Purpose
Contextualization of psychological first aid (PFA) in different cultural, political, and socioeconomic contexts and in different population groups is essential. This review analyzes the efforts that have been made to contextualize PFA in different parts of the world for different disasters and emergencies.
Design
Integrative literature review.
Methods
The major databases that were searched for related literature published until August 2019 included JBI, MEDLINE, Embase, the Cumulative Index to Nursing and Allied Health Literature (CINAHL), BIOSIS, ISI Web of Knowledge, Scopus, EBSCOhost, and PsycINFO. A total of 17 studies published in peer‐reviewed journals were included. The review adhered to the Preferred Reporting Items for Systematic Reviews and Meta‐Analyses (PRISMA) model, and the 6W3H tool was applied to synthesize the results.
Findings
PFA has been adapted to various disasters and populations in different countries and regions.
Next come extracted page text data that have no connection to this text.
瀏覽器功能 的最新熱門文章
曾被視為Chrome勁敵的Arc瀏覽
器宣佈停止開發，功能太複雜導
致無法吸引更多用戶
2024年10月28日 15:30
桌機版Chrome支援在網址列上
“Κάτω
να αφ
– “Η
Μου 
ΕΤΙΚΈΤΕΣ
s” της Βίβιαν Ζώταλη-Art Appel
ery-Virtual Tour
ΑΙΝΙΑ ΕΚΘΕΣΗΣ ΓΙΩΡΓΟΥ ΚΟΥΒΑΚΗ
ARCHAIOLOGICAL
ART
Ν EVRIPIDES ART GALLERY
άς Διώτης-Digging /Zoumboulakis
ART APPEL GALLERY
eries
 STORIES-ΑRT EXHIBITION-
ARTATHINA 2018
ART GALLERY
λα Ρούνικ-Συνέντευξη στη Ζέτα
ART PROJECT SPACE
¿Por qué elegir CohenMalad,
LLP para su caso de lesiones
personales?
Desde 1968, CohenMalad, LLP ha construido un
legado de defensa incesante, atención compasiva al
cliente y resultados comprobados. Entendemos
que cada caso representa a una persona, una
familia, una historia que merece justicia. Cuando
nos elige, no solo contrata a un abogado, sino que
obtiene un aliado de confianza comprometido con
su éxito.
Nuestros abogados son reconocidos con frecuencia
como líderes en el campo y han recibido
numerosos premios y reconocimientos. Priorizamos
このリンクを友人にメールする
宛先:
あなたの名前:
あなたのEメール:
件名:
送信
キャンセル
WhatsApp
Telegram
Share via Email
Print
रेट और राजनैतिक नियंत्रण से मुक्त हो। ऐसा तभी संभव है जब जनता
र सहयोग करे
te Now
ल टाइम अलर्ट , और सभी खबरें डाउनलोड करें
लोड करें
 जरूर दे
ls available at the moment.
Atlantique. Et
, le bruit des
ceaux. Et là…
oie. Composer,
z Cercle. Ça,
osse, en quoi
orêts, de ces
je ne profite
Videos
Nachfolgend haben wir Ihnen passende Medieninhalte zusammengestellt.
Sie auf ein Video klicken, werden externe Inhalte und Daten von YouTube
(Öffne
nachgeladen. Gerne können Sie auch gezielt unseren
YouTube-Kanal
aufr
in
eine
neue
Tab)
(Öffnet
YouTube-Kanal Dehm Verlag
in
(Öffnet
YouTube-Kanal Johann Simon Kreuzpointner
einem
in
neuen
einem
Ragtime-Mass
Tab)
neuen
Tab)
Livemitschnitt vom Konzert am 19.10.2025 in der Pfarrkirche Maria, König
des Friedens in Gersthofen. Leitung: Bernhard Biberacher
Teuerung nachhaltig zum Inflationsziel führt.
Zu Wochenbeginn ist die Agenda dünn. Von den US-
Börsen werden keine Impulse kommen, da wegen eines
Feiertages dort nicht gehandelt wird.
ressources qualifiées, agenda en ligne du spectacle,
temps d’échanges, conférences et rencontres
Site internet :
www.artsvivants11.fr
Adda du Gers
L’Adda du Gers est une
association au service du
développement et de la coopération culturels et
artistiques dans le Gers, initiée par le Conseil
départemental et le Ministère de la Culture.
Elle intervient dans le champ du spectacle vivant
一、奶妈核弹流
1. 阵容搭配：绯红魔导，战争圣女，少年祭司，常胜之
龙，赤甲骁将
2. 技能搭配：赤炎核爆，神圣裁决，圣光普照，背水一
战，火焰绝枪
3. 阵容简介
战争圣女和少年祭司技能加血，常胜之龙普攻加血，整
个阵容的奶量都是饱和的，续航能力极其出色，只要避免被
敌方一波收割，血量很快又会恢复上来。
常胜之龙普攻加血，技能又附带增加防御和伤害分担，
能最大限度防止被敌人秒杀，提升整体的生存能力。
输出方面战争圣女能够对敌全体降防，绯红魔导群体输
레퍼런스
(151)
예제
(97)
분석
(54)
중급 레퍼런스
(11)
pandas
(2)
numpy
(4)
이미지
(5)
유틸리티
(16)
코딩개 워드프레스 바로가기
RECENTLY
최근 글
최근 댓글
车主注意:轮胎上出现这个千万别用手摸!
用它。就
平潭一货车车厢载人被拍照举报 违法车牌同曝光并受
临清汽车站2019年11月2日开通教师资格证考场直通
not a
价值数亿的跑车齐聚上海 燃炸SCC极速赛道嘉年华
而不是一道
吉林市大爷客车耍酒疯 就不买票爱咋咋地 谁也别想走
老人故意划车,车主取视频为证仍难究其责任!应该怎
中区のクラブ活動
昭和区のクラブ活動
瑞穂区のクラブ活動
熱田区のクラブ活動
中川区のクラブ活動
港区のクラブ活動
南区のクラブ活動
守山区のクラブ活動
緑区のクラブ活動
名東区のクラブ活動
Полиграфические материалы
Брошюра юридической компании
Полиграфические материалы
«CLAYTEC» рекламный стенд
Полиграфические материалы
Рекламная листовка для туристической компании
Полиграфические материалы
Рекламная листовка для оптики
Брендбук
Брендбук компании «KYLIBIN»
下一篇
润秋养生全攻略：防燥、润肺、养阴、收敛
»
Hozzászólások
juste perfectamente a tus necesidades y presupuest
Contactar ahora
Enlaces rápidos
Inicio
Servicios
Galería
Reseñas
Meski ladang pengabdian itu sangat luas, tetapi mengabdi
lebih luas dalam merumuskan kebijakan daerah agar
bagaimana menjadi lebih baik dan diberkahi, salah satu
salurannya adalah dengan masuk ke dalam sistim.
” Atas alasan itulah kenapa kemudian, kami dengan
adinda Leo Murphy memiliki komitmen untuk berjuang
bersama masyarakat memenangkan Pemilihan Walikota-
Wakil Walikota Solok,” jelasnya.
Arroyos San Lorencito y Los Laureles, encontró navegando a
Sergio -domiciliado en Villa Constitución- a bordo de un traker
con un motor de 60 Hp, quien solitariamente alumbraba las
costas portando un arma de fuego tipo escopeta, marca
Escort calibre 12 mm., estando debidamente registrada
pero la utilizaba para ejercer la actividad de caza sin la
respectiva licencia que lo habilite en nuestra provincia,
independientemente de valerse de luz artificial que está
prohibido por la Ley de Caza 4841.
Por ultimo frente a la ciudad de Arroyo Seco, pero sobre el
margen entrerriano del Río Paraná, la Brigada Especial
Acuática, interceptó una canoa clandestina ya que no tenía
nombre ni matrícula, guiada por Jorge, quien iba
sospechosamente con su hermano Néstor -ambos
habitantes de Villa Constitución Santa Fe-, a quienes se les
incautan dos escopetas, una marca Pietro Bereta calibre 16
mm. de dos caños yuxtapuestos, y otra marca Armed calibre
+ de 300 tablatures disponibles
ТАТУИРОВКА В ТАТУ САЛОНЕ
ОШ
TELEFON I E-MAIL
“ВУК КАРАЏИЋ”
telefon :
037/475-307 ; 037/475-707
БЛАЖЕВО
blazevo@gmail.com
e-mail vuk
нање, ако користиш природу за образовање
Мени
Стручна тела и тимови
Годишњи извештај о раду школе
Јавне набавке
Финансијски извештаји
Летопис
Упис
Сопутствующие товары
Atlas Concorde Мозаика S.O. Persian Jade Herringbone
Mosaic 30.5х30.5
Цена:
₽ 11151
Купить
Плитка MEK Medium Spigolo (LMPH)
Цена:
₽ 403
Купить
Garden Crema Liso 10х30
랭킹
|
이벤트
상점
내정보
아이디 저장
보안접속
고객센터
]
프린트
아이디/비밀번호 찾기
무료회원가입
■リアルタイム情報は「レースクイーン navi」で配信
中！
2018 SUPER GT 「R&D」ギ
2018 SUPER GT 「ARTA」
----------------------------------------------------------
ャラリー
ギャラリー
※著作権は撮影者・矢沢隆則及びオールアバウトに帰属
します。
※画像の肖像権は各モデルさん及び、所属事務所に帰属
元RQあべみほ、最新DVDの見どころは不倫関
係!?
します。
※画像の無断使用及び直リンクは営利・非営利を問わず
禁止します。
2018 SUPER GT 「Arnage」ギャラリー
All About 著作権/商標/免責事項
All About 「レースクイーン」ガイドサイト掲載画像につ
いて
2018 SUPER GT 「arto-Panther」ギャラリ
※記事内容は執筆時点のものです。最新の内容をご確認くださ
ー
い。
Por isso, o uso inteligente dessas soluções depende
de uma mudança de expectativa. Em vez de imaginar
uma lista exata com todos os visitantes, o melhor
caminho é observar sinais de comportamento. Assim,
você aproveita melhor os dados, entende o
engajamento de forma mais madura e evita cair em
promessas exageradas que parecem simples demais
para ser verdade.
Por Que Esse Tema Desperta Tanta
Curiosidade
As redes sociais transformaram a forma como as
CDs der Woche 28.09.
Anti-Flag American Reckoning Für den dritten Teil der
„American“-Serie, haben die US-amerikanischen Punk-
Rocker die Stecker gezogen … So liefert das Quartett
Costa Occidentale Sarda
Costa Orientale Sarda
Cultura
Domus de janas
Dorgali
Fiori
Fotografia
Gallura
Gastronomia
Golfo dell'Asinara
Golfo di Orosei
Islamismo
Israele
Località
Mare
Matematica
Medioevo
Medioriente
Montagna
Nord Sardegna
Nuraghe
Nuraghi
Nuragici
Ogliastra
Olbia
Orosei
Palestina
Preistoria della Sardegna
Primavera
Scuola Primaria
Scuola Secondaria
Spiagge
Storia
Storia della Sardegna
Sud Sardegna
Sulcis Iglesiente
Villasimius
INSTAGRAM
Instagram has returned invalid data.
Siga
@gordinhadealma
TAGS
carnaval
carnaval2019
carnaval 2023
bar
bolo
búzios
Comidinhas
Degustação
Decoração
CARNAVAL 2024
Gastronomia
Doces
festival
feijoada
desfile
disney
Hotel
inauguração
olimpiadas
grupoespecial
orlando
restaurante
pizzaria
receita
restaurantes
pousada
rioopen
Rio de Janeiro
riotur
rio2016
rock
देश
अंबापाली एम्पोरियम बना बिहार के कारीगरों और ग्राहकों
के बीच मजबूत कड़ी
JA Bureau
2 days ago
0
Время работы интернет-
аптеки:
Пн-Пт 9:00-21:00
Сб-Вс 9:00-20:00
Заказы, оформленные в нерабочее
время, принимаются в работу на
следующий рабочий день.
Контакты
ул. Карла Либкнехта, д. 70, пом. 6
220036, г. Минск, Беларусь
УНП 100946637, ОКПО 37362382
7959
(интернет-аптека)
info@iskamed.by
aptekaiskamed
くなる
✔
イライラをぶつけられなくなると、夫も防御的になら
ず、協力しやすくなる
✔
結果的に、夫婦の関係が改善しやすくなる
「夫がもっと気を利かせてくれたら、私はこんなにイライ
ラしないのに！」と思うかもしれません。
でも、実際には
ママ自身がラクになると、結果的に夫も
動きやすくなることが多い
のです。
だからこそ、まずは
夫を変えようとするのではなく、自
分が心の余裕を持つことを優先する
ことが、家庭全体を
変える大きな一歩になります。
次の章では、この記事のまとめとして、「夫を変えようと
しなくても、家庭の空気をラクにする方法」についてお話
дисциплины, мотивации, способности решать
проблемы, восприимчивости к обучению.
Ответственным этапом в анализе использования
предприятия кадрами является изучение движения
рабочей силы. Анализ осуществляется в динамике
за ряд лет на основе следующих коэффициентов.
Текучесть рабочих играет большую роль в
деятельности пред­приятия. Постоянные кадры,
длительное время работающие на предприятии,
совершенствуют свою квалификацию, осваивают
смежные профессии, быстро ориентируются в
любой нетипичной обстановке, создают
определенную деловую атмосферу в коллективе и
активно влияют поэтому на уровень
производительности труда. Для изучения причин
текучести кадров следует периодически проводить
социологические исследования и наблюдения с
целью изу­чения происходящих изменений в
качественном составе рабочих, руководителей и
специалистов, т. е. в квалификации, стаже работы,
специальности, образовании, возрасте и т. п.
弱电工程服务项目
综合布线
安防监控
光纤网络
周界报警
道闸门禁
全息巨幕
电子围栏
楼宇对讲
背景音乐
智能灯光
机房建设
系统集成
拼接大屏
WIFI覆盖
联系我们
The organizations that administer PFA range from community level to national level. Professional or “outside helpers” who enter disaster‐affected locations include psychologists, fire fighters, social workers, and nurses. “Inside helpers,” who live and work in the disaster‐affected areas, include HR staff, teachers, and peer emergency personnel. Only a few studies have reported the exact number of first responders who administered PFA. Some studies revised PFA as group based, and a few reported the classification of groups of victims. Notably, all adaptations adhered to the basic principles of PFA, and the time at which PFA was administered ranged from a few days to months after an incident. PFA was conducted on site in all studies. The selection of the location depended on the type of disaster and local situation with due consideration of safety. Only a few studies specified the rationale for revising the PFA. None of these 17 studies reported the cost, cost‐benefit, or cost‐effectiveness of PFA.
Conclusions
Population‐focused, context‐specific, and group‐based PFA is emerging worldwide. Nurses are actively playing a role in providing PFA. Research gaps exist in differentiating between the roles played by “outside” and “inside” responders, considering vulnerable age groups other than children, incorporating the major PFA concepts such as resilience, and evaluating the cost‐effectiveness of PFA.
Clinical Relevance
It is imperative that nurses and other emergency staff consider the intersection of age, gender, cultural, political, social economic, and spiritual contexts when developing a context appropriate PFA.